__Passage to read__
______

The “it” now is marijuana, of which a “push for the legalization” is under way in Laurel-Jones County by “Steven B. Griffin, director of the Mississippi Cannabis Freedom fund.” Griffin, familiar in the area, recently appeared before Laurel City Council and Jones County Board of Supervisors — apprising officials of his legalization “push.”
Going back to days when the writer was in the Air Force at Hamilton AFB, Calif. — during the heyday of “Haight-Ashbury” in San Francisco, and, the “Ark” (the popular name for the old ferry boat Van Damme, a club and performance venue in the 1960s) in nearby Sausalito — when Hippies reigned with “free love and peace,” and, “illegal pot” was “king and catalyst” — many baby boomers blew their minds on LSD (lysergic acid diethylamide) via the gateway of pot.
Based upon the gateway hypothesis, according to Hamburg, Kraemer, & Jahnke, 1975; Kandel, 1975: “There is a progressive and hierarchical sequence of stages of drug use that begins with tobacco or alcohol, two classes of drugs that are legal, and proceeds to marijuana, and from marijuana to other illicit drugs, such as cocaine, methamphetamines, and heroin.
“In the early 1980s, the term ‘gateway drug’ began to be used to refer to alcohol and cigarettes, the drugs that are used prior to the use of illicit drugs. Soon, the usage was extended to include the use of marijuana as a precursor to the use of other illicit drugs, such as cocaine or heroin, and … even to cocaine as a precursor to heroin” — now a growing problem in Laurel-Jones County as seen on the front page of the Feb. 12 LL-C.

______

__Dataset__
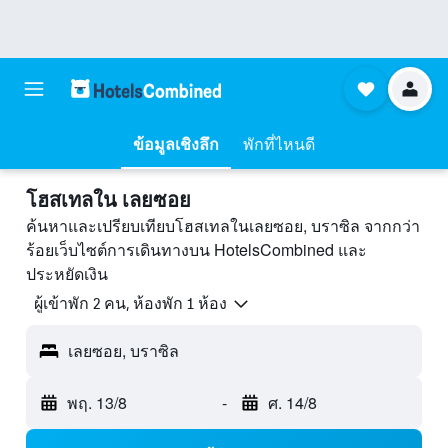
ข้อมูลเชิงลึก
พักที่ไหนดี
โฮสเทลใน เลยซอย
ค้นหาและเปรียบเทียบโฮสเทลในเลยซอย, บราซิล จากกว่า
ร้อยเว็บไซต์การเดินทางบน HotelsCombined และ
ประหยัดเงิน
ผู้เข้าพัก 2 คน, ห้องพัก 1 ห้อง
เลยซอย, บราซิล
พฤ. 13/8
-
ศ. 14/8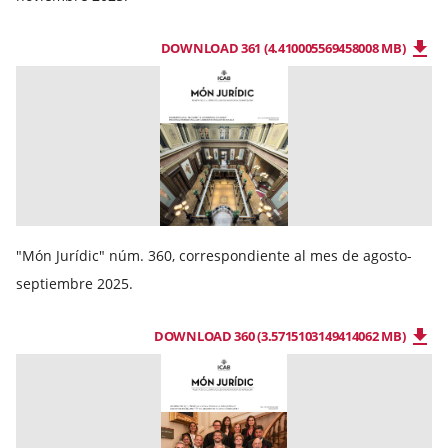
DOWNLOAD 361 (4.410005569458008 MB)
"Món Jurídic" núm. 360, correspondiente al mes de agosto-
septiembre 2025.
DOWNLOAD 360 (3.5715103149414062 MB)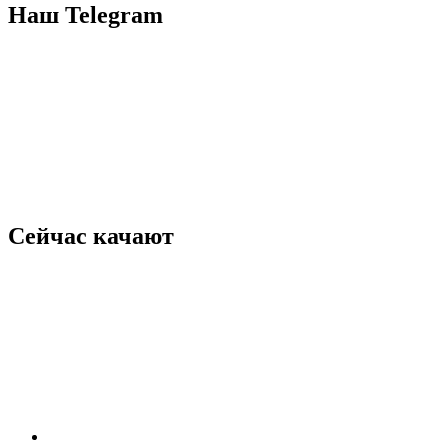
Наш Telegram
Сейчас качают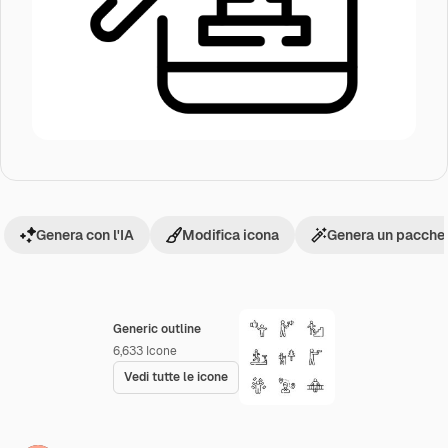
Genera con l'IA
Modifica icona
Genera un pacchet
Generic outline
6,633
Icone
Vedi tutte le icone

______

__Task instructions__
1. Answer these from the text on marijuana legalization, one line each:
(a) What organization does Steven B. Griffin direct?
(b) At which Air Force base was the writer stationed?
(c) When did the term "gateway drug" begin to be used?
2. Return the part of the text on marijuana legalization starting with "Going back to" and going on through "gateway of pot.".
3. Pick up the text on marijuana legalization after its final sentence and keep writing it.

__Outputs for the tasks__
1.
(a) The Mississippi Cannabis Freedom fund.
(b) Hamilton AFB, Calif.
(c) In the early 1980s.

2.
Going back to days when the writer was in the Air Force at Hamilton AFB, Calif. — during the heyday of “Haight-Ashbury” in San Francisco, and, the “Ark” (the popular name for the old ferry boat Van Damme, a club and performance venue in the 1960s) in nearby Sausalito — when Hippies reigned with “free love and peace,” and, “illegal pot” was “king and catalyst” — many baby boomers blew their minds on LSD (lysergic acid diethylamide) via the gateway of pot.

3.
According to Jeffrey DeSimone, Eastern Economic Journal, Yale University, spring 1998, “Marijuana is by far the most widely-used illicit drug … The primary cause for concern about marijuana use may be that it potentially leads to the use of more hazardous illegal drugs such as cocaine. This prem- ise arises from evidence that the overwhelming majority of adolescent and young adult cocaine users have previously used marijuana … Since the use of cocaine is associated with problems such as crime, child poverty, poor neonatal health and the spread of HIV, a gateway effect of marijuana on cocaine could signify a sizable social cost of marijuana use.”
Moreover, Dr. Howard Samuels, psychotherapist, “legally blind,” opposes legalizing marijuana. He states, “I, for one, am absolutely against legalization of marijuana. There isn’t an argument in the world that will change the fact that psychoactive substances produce emotionally crippled adults. We are living in a country where young people everywhere are actively seeking out new and creative ways to self-medicate. These are young people who are at a place where they should be learning how to process their emotions, not sublimate or suppress them. What we are winding up with is a generation of burgeoning adults who have no idea why they have so much anxiety (when they aren’t high) or why it is practically impossible for them to relate to other people (unless they’re high).”
Dr. Samuels adds, “The psychoactive ingredient in marijuana is tetrahydrocannabinol (THC). It’s what gets you high.” But, there is “a strain of marijuana that is rich in cannabidiol (CBD) and low in THC, which has its own miraculous medicinal qualities.” This new strain of marijuana is “28 percent CBD and about 1 percent THC.”
Dr. Samuels argues, “The mad rush is for the THC-rich marijuana and not the (actual) medicinal marijuana.” Because of the “the effects of THC-rich marijuana on young forming brains … it is our responsibility to regulate this narcotic.” He poses a very salient question: “Is our job, as a society, to promote drugs that would get people high or to promote drugs that help people with physical and mental illnesses?”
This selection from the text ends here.